Tuesday, July 19, 2011

New Perspective

Since it has officially been over a year since I taught second grade, and since it has been officially stated that next year I am teaching fourth again (which is what I wanted), I decided that it was time to clean the second grade storage room that is supposed to be a guestroom (not that we have many guests that stay the night... but considering there is currently no walking space in there at all... it should be cleaner).

One of the big things filling the room is children's books. It was (and still is) a huge priority for my classroom to have tons of books. However, my 4th graders for the most part won't read the books I had for my second graders. I kept some... but most were being stored for the chance of teaching a younger grade again sometime in the future, and for our kids.

So I started sorting into two main piles- books to keep for classroom and for when our child is older, and books that will be great for the 1-4 year old that joins our house sometime in the future. Mostly it was keeping the easy, simple books with lots of pictures or good lessons (like its okay to be sad). But amongst my searching I found a few books that I really liked as kids books... but now that we are adopting seem totally inappropriate!

The first one is more well known- Are You my Mother?. Simple enough story, the baby bird searching for its mom, asks a whole lot of other creatures and things, while each tells the bird they aren't their mom because they are a dog, cat etc. At the end, baby bird finds mom, and is told she is his mother. Nice story... unless you are adopting a child that looks different than you. I think that the book seems to be telling the child that the correct mom needs to be the one that looks like you, and I don't really want to say that to my future African child.

The next story I discovered during my teaching time: Stellaluna. I used to read this to my second graders when we were learning about animals. For those of you who haven't read it, the basic storyline is that the baby bat gets separated from mom and is more or less adopted by a bird family. This bat learns to eat and fly like the bird brothers and sisters it is living with, but keeps wanting to do things different (like not eat bugs and hang upside down). Time goes on, and baby bat meets back up with mom! She teaches baby bat how to be a bat, and do bat things, etc. The bat tries to teach her bird friends the same things, but they all find that they are better being who they are. To most kids, I would say that the general message is to accept who you are even if you are different than the others around you. Good message. Now, as a future adoptive parent, I wouldn't read this book to my child. Consider the implications- separation from mom, and live with a new family, so far it really identifies with their life. If it ended with bat staying with bird family and all being happy together, maybe we would be fine... but no. After living with new family, mom returns, and the baby goes back to live with mom! Then, finds out that life is better that way.
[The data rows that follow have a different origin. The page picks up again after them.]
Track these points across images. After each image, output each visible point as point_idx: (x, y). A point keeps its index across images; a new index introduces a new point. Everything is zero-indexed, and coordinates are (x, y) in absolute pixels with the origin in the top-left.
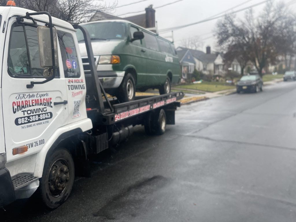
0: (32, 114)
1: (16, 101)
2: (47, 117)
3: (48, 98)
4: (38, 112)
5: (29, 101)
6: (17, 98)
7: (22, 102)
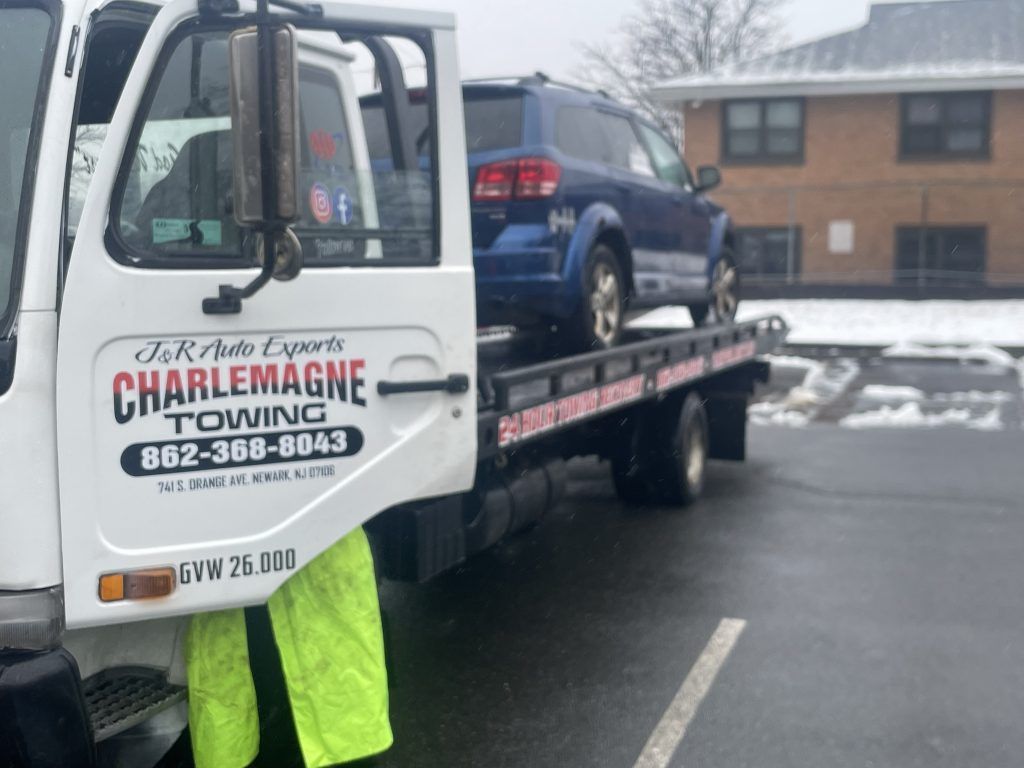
0: (226, 431)
1: (133, 369)
2: (325, 448)
3: (342, 364)
4: (267, 424)
5: (215, 372)
6: (144, 357)
7: (173, 375)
Adopted kids frequently have fears that their birth parent will come and take them away from the family they are attaching to. Also, the message that we want to send is that they are supposed to be with us, even though we don't look the same. Stellaluna is the opposite of that.

I could go on, there are various other ones, but these two stuck out the most. It isn't even that I think they are bad books, or that no one should read them, it was more of gaining a new perspective of how thing will look through my child's eyes, and trying to get a head start on at least at first protecting them from books that send the wrong message. As my kids get older, I will probably be more open with what I read to them, and then we can talk about how the book isn't accurate, or how it is a different story than us, etc. But when our child is first home... these books are in storage.

1 comment:

  1. Have you looked at Tapestry books? They specialize in books with a positive adoption theme. You might consider them for your class in general!